Request: Copy word for word, please, the lines of the entries below running from the one containing "onderwerpen die voor" to the one containing "Meer informatie", both ends included.

Study material:
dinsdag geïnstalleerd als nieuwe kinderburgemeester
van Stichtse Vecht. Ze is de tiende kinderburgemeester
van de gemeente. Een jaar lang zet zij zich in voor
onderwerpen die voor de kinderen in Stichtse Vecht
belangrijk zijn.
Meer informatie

...

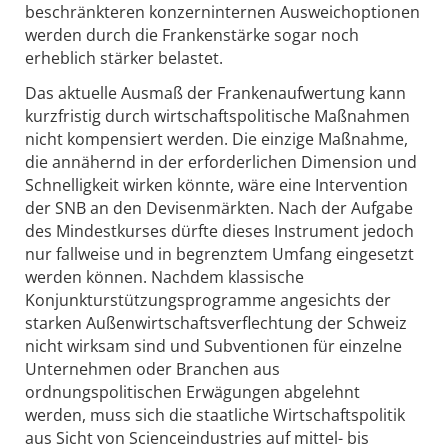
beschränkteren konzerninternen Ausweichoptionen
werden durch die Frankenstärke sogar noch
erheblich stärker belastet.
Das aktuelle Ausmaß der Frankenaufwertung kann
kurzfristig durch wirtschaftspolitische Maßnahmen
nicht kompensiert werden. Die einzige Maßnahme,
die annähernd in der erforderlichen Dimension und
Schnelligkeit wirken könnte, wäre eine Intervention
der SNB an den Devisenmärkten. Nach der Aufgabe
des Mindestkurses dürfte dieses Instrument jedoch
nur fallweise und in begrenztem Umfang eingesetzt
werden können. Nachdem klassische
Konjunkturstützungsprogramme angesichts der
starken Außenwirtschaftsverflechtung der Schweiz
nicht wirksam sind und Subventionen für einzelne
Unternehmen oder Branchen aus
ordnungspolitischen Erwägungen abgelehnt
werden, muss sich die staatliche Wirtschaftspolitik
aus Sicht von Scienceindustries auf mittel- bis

Expected answer:
onderwerpen die voor de kinderen in Stichtse Vecht
belangrijk zijn.
Meer informatie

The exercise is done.